Бог ангелов считал —
Одного недоставало,
И смертная стрела
На Лизоньку упала.
 
   Тургенев был свидетелем, как однажды подошел к этому памятнику какой-то старый-старый капитан, кивер в виде ведерка, в чехле, штаны в сапогах, на голенищах следы засохшей грязи, седые усы, и пыль, пыль по самые брови. Усталый, сгорбленный, увидел он надпись на камне и стал медленно читать:
 
Бог ангелов считал, —
 
   прочел, плюнул, выругался самой что ни на есть площадной бранью и пошел дальше…
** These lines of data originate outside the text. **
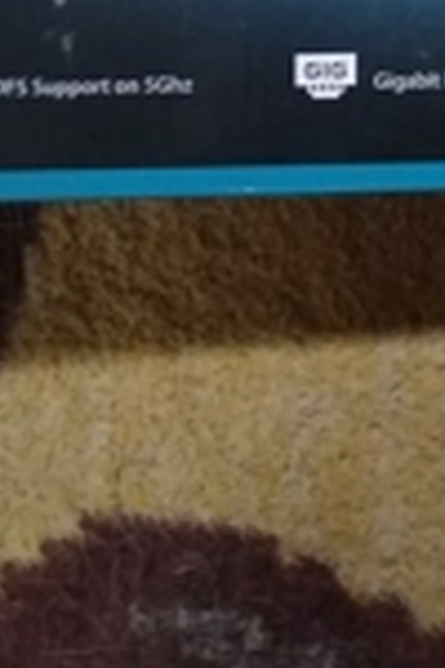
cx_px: 454
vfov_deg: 24.8
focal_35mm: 72
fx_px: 1335
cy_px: -178
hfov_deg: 18.4
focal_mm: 4.75
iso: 1801
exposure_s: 1/20
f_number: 1.8
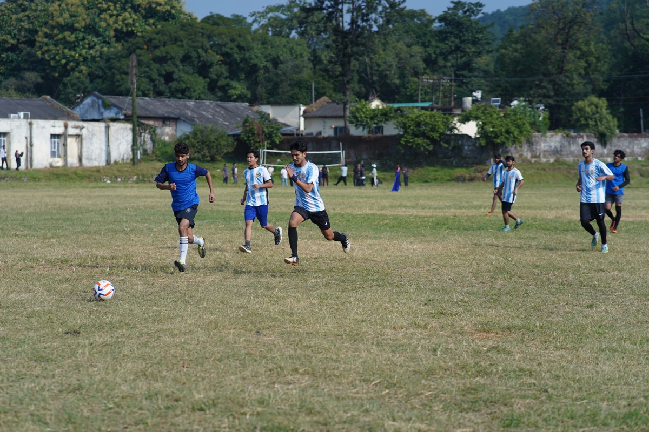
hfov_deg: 23.9
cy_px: 216
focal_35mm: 85
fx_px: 1532
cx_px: 324
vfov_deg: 16.1
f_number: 2.8
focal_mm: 85
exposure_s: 1/2000
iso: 100
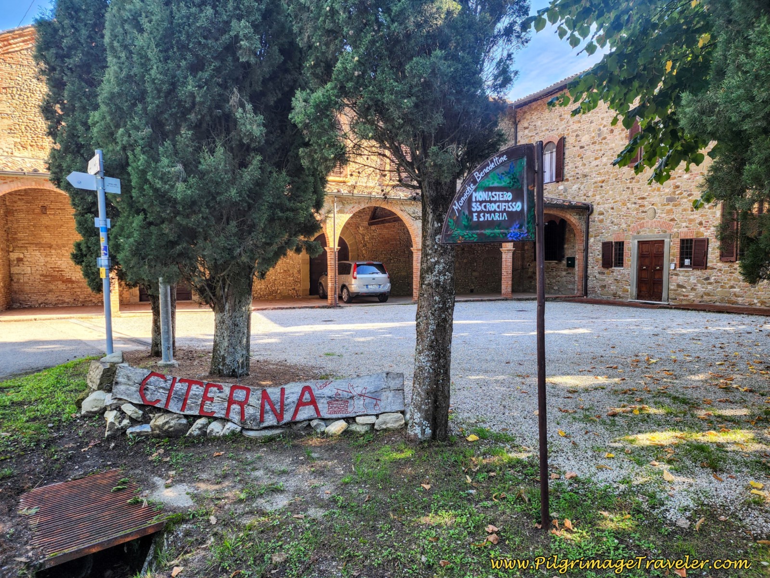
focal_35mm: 23
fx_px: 512
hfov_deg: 73.9
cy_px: 289
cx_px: 385
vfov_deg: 58.9
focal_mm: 6.4
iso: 50
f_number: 1.8
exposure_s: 1/180
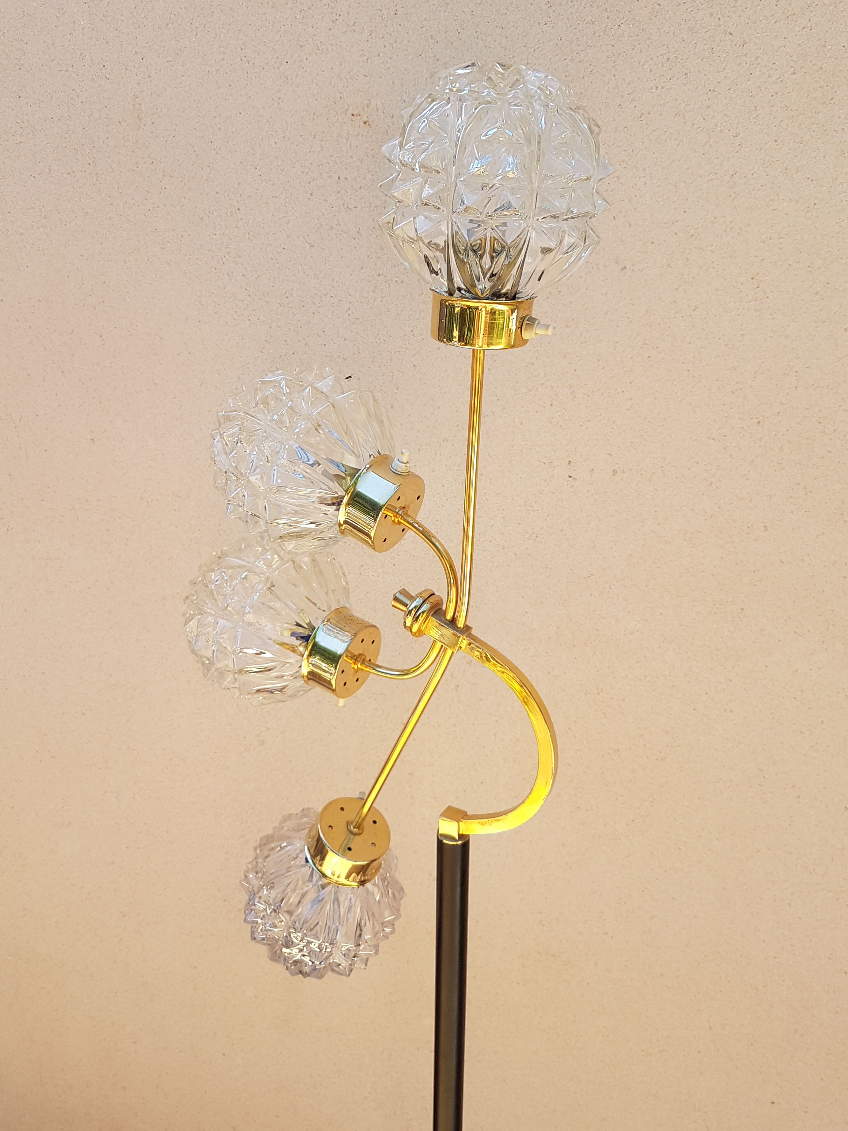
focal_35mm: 26
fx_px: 849
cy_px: 566
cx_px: 424
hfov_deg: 53.1
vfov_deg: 67.3
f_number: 1.7
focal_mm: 4.2
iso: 40
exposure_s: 1/387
   «Помню, — рассказывал Тургенев Полонскому, — как это меня озадачило… Но разве в этой ругани не сказалась вся жизнь его — бедная, скучная, тяжелая, бессмысленная и безотрадная… И то сказать — если мужику, которого только что высекли в волостном правлении или который только что вернулся верст за двадцать в свою семью, брюзгливую и злую от того, что есть нечего, начать читать стихотворение Пушкина или Тютчева, — если бы он даже и понял их, непременно бы плюнул и выругался… До стихов ли, в особенности нежных, человеку, забитому нуждой и всякими житейскими невзгодами».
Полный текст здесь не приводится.